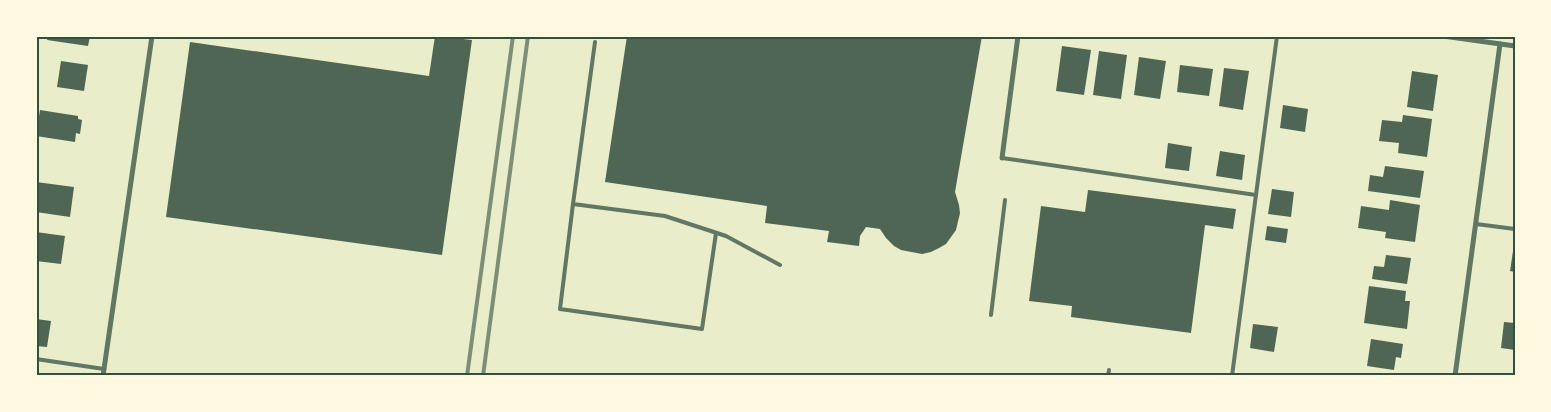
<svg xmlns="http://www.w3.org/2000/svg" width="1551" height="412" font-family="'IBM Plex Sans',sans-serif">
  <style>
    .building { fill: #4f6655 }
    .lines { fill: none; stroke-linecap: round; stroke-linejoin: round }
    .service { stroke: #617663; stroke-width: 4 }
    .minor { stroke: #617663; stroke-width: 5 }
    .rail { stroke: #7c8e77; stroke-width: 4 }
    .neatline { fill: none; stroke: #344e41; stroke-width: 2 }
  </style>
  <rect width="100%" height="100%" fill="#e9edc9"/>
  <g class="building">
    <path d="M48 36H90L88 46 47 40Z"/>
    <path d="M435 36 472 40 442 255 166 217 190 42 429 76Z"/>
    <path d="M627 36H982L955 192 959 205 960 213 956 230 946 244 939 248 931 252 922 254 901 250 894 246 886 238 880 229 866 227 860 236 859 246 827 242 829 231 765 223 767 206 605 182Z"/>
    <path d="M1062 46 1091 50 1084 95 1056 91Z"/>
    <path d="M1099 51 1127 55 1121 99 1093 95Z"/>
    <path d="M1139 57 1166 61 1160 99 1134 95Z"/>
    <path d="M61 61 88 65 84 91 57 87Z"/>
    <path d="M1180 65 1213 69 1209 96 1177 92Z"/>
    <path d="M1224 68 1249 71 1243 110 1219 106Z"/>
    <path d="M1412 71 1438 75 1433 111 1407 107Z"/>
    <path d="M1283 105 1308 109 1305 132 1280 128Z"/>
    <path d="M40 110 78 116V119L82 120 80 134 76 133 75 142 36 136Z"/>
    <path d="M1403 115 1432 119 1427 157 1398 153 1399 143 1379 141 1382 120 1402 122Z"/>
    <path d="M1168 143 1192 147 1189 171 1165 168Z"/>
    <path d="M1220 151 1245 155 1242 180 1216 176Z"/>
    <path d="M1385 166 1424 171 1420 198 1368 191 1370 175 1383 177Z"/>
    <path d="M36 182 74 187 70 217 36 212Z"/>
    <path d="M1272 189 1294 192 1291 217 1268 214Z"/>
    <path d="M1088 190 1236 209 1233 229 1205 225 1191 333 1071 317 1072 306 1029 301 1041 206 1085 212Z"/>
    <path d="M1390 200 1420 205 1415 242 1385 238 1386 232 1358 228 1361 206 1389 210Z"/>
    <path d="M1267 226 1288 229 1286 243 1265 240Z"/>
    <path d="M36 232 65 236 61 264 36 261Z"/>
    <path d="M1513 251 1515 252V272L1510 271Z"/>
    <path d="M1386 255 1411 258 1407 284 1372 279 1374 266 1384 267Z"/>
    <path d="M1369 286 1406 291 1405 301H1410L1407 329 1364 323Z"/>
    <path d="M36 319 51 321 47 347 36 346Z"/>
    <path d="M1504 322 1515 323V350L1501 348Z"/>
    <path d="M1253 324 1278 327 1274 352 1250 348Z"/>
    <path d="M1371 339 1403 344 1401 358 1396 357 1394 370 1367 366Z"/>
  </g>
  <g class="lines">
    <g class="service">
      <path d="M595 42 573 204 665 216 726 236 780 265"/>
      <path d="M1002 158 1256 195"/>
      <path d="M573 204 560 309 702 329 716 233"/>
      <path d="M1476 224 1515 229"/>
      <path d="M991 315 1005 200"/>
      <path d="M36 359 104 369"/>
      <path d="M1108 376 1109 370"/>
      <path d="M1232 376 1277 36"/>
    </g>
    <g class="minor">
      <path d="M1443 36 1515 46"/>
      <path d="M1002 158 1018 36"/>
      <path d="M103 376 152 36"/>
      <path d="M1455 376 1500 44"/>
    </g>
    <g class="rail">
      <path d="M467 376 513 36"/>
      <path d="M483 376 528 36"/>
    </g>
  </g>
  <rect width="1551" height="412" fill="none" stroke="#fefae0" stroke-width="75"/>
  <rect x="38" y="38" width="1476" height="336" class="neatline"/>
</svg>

§

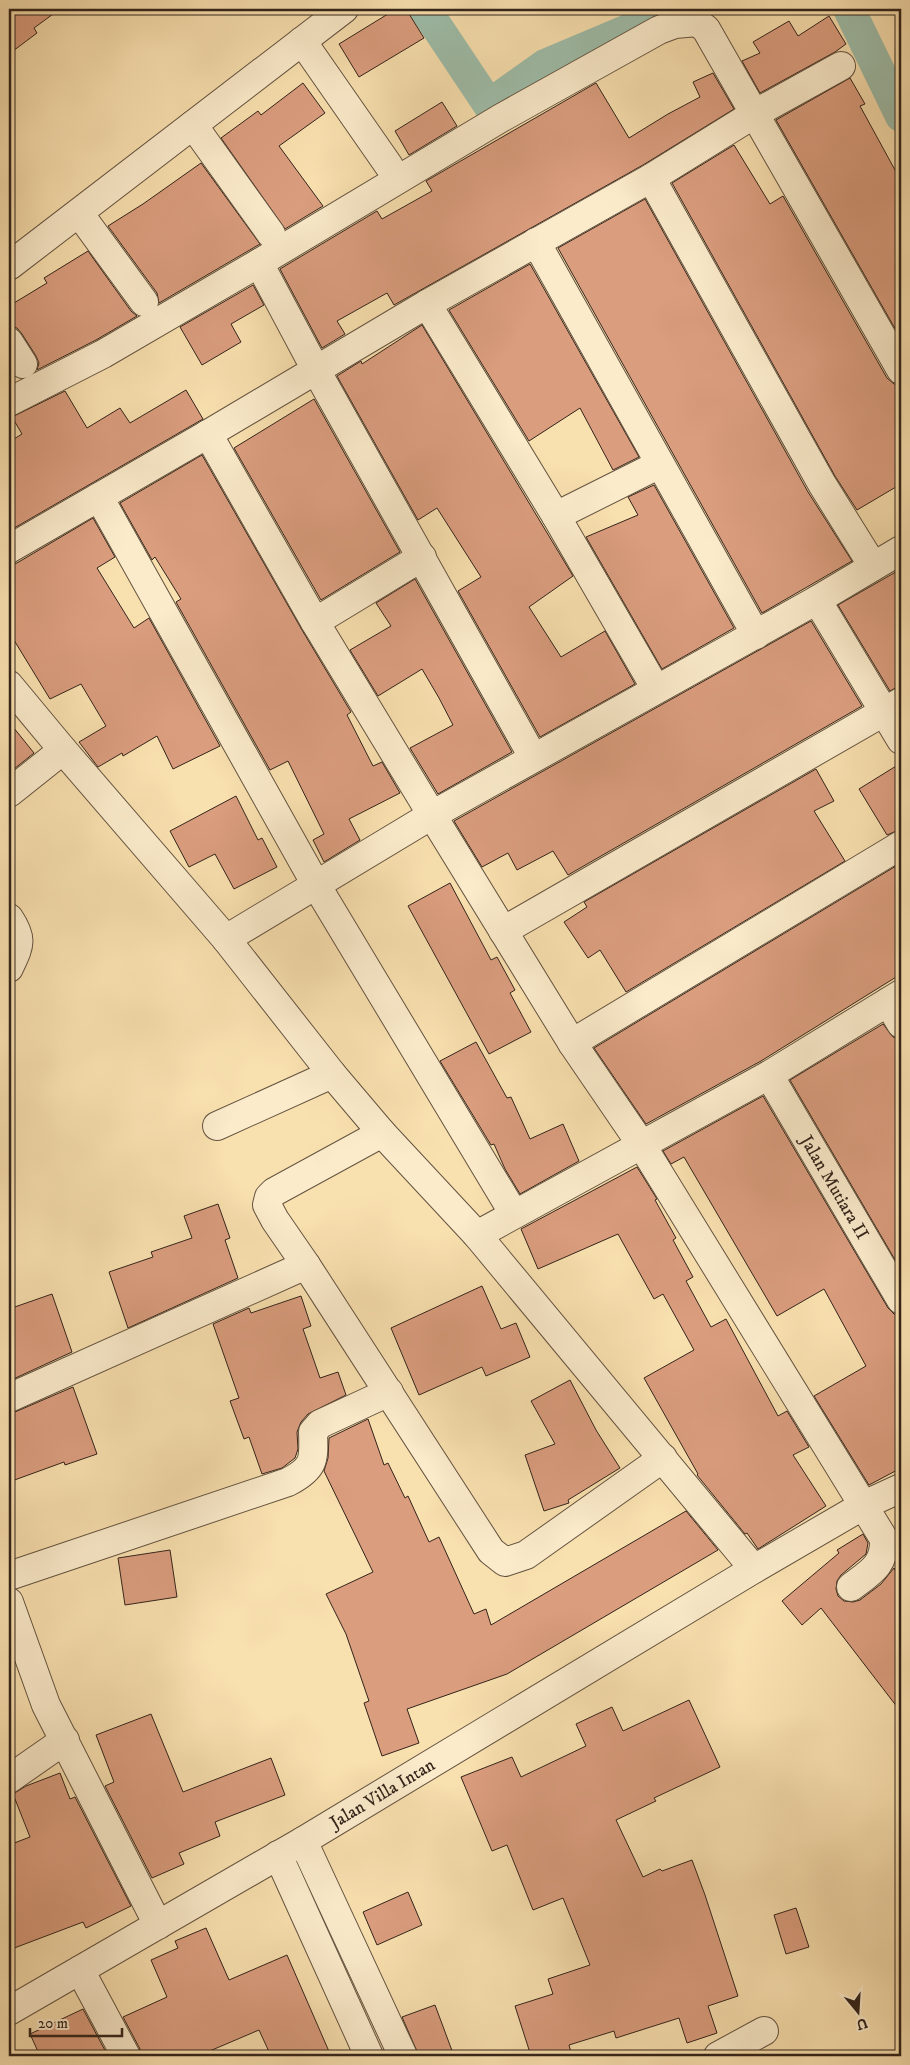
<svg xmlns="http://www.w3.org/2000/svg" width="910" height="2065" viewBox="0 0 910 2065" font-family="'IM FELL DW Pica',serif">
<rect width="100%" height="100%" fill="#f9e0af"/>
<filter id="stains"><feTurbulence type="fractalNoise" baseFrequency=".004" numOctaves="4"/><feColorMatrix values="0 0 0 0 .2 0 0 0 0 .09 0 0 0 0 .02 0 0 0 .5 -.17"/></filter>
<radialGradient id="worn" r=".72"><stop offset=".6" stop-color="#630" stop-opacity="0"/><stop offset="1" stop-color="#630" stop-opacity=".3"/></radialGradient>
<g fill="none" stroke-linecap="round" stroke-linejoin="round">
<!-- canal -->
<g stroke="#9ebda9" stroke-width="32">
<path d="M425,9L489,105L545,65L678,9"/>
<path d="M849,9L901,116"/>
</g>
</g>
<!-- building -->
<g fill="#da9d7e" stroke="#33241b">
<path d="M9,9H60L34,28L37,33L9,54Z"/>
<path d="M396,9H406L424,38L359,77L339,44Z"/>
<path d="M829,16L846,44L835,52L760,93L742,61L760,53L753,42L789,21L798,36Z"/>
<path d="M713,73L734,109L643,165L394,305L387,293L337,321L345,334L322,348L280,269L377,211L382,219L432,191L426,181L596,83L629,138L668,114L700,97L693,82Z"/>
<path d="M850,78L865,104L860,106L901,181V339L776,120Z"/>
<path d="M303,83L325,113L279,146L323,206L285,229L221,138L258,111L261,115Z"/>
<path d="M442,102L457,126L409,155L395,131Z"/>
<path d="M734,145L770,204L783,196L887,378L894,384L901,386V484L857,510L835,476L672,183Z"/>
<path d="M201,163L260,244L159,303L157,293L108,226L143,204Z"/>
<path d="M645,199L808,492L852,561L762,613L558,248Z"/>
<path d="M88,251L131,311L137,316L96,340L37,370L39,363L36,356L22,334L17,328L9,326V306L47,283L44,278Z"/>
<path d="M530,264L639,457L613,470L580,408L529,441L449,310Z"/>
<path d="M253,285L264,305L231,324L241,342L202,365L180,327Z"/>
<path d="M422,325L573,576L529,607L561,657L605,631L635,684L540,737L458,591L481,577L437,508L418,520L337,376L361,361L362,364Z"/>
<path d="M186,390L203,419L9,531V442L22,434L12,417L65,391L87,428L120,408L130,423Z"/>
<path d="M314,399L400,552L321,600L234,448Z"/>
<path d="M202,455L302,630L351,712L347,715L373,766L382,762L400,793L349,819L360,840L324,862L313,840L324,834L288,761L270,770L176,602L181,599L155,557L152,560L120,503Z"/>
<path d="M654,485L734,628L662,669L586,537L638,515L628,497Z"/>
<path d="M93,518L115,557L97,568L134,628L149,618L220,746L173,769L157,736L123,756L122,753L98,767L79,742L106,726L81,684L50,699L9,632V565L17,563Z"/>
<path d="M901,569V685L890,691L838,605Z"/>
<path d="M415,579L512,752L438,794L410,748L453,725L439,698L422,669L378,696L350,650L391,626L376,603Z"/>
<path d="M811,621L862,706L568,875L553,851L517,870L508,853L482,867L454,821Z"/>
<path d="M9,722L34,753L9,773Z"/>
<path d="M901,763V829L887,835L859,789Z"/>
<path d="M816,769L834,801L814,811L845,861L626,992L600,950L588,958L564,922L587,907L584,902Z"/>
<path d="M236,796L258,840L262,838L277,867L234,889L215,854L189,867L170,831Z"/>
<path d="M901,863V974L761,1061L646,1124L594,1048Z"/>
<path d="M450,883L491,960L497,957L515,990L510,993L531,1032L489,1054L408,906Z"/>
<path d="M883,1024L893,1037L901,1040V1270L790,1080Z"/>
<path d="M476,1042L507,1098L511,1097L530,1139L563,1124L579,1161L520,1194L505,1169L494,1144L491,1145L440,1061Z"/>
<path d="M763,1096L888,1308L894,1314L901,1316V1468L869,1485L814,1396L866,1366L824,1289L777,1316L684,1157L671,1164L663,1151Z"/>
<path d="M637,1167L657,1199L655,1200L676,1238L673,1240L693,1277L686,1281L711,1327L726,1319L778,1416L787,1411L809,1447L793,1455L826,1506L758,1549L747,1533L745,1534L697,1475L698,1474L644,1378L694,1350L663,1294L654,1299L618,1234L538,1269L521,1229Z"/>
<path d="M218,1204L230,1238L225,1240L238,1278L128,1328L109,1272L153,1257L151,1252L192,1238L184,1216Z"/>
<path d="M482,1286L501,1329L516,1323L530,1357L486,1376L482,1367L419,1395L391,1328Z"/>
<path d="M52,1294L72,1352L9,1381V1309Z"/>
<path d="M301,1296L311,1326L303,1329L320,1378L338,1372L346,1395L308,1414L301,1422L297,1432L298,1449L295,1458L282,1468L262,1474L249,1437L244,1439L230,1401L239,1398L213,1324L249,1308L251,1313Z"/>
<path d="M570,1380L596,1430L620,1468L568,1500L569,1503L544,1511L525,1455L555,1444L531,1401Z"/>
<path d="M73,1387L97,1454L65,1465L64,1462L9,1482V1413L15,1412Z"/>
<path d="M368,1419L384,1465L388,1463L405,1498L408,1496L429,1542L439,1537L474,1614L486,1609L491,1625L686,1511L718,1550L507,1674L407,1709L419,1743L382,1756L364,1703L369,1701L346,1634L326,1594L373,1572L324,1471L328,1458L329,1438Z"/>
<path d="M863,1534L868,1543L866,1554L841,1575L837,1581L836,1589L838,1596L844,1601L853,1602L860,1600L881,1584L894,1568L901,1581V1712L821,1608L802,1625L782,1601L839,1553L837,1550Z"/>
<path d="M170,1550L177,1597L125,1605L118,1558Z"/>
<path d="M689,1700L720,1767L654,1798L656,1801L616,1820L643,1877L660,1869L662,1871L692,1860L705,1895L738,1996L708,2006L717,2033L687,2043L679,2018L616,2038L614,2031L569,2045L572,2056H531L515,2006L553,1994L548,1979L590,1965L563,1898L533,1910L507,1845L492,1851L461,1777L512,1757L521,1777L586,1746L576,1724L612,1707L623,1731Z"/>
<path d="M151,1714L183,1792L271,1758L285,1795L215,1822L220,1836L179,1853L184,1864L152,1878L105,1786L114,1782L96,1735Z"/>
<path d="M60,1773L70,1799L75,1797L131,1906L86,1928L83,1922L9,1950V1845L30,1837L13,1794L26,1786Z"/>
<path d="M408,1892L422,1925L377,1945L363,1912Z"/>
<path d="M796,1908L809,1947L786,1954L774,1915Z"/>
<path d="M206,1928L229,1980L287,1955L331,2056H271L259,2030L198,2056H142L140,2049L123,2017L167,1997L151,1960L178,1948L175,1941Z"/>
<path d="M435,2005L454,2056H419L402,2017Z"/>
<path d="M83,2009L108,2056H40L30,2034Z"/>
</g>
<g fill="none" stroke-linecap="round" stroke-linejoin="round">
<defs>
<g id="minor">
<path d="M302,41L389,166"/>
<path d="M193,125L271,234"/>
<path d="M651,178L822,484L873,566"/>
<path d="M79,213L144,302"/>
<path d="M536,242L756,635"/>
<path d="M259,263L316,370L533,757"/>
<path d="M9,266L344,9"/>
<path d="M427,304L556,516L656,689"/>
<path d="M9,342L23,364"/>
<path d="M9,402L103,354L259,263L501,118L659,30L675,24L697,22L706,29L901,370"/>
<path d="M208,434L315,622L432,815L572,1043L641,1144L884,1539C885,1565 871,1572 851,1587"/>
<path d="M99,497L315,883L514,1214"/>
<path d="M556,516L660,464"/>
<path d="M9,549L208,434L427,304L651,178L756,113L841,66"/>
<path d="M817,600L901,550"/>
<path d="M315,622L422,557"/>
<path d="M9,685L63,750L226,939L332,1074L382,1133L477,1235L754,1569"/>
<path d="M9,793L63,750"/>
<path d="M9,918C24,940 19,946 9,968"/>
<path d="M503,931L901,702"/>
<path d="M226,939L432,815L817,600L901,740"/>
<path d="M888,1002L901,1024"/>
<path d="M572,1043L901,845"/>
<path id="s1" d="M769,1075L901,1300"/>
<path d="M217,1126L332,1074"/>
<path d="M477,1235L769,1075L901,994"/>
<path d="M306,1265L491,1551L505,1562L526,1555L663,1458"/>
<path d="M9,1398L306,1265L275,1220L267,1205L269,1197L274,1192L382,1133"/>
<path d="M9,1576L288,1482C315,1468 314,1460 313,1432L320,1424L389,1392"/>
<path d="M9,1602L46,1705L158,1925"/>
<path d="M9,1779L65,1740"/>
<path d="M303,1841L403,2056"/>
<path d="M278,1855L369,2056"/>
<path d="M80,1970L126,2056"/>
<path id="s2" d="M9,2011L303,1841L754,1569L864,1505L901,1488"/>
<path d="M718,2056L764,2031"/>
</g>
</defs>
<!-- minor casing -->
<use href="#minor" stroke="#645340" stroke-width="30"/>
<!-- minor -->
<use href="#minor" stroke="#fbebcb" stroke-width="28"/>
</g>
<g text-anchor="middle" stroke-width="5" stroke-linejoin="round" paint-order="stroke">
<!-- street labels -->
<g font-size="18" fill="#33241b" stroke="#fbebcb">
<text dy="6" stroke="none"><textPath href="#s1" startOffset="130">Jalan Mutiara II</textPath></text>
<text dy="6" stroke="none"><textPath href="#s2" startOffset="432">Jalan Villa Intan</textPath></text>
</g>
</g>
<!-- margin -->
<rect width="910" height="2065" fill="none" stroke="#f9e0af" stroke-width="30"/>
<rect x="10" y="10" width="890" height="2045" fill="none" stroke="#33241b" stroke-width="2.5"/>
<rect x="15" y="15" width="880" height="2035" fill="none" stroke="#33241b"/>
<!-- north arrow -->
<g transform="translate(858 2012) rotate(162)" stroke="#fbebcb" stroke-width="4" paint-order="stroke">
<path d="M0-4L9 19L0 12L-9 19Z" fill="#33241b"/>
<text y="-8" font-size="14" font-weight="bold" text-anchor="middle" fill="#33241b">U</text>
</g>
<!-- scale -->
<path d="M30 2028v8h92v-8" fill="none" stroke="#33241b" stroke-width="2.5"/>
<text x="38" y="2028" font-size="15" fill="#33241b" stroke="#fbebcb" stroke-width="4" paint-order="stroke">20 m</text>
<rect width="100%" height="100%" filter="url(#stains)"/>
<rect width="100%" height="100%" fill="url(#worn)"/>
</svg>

§

Task to carry out:
Once you have checked every line of the material above, return the ones that hold the string "worn".

Result:
<radialGradient id="worn" r=".72"><stop offset=".6" stop-color="#630" stop-opacity="0"/><stop offset="1" stop-color="#630" stop-opacity=".3"/></radialGradient>
<rect width="100%" height="100%" fill="url(#worn)"/>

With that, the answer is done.